Rewrite every line of the entries below as a JSON list of strings, with one string per line. Omit blank lines and leave the pictures out.

- _Extracted material_:
※

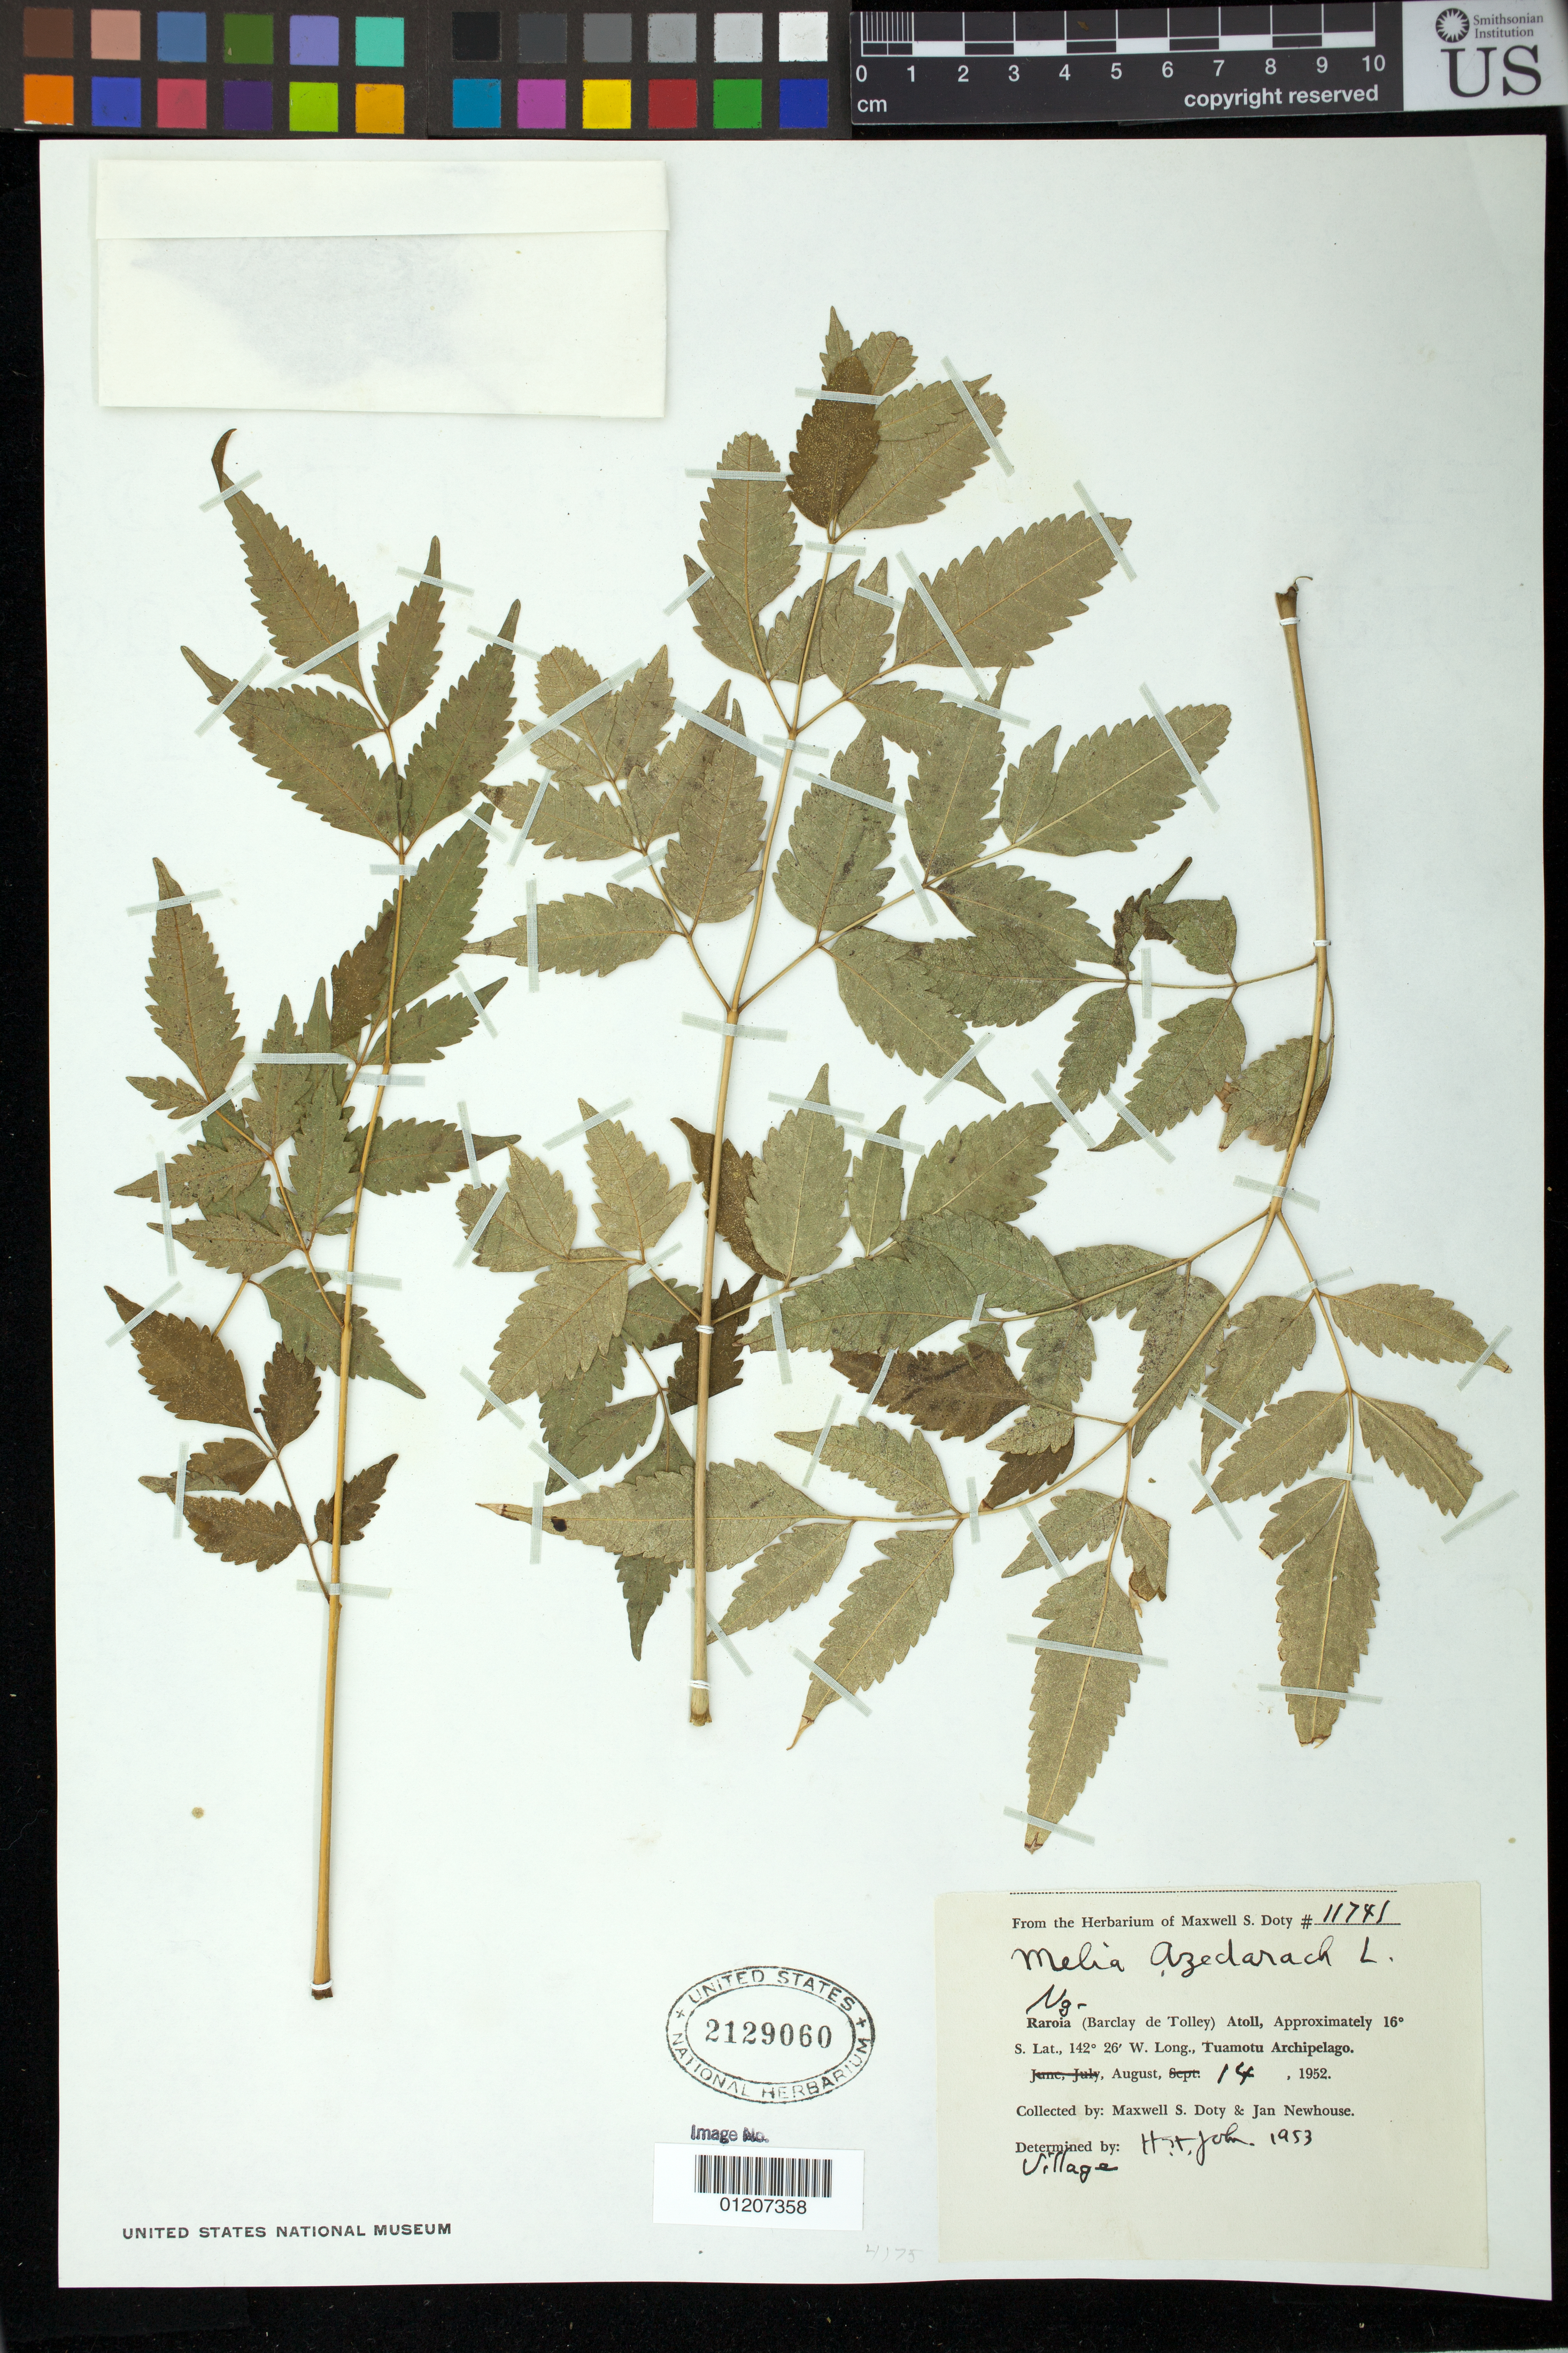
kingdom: Plantae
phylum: Tracheophyta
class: Magnoliopsida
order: Sapindales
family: Meliaceae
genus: Melia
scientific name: Melia azedarach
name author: L.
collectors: M. S. Doty & W. J. Newhouse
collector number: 11741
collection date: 1952-08-14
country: French Polynesia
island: Raroia Atoll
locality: Village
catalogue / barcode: US 2129060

※

- _The answer_:
[
  "kingdom: Plantae",
  "phylum: Tracheophyta",
  "class: Magnoliopsida",
  "order: Sapindales",
  "family: Meliaceae",
  "genus: Melia",
  "scientific name: Melia azedarach",
  "name author: L.",
  "collectors: M. S. Doty & W. J. Newhouse",
  "collector number: 11741",
  "collection date: 1952-08-14",
  "country: French Polynesia",
  "island: Raroia Atoll",
  "locality: Village",
  "catalogue / barcode: US 2129060"
]